I'm considering the best way to design a permissions system for an "admin" web application. The application is likely to have many users, each of whom could be assigned a certain role; some of these users could be permitted to perform specific tasks outside the role.
I can think of two ways to design this: one, with a "permissions" table with a row for every user, and boolean columns, one for each task, that assign them permissions to perform those tasks. Like this:
User ID Manage Users Manage Products Manage Promotions Manage Orders 1 true true true true 2 false true true true 3 false false false true
Another way I thought of was to use a bit mask to store these user permissions. This would limit the number of tasks that could be managed to 31 for a 32-bit signed integer, but in practice we're unlikely to have more than 31 specific tasks that a user could perform. This way, the database schema would be simpler, and we wouldn't have to change the table structure every time we added a new task that would need access control. Like this:
User ID Permissions (8-bit mask), would be ints in table 1 00001111 2 00000111 3 00000001
What mechanisms have people here typically used, and why?
Thanks!
You could use Active Directory or another LDAP implementation if you're in a managed environment.

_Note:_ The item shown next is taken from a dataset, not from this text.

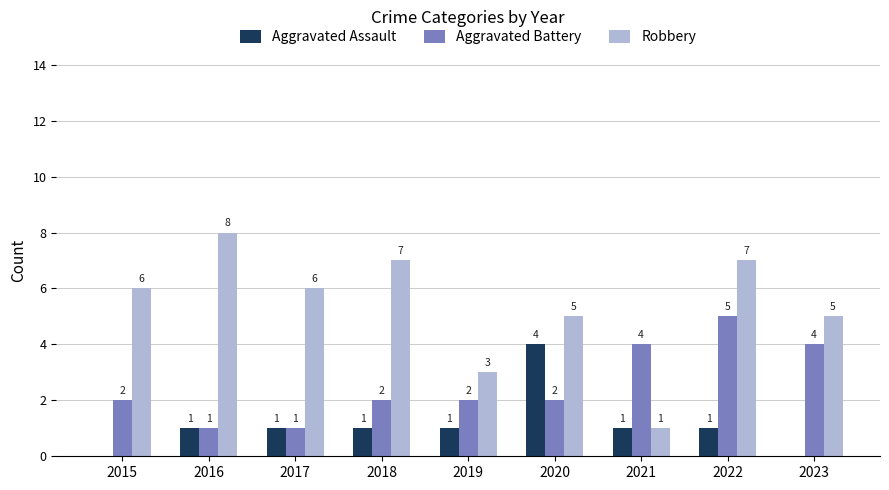

Count the number of categories in the chart.

9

That way the security groups, which determine permissions can be managed by first line support, using a technology they're most likely already familiar with.
If your app is shrink wrapped then +1 for Levi Rosol's suggestion of normalising the database so that you can have an extensible data model in your app.
how about creating a Permission table, then a UserPermission table to store the relationships?
You'll never have to modify the structure again, and you have the ability to add as many permissionss as you wish.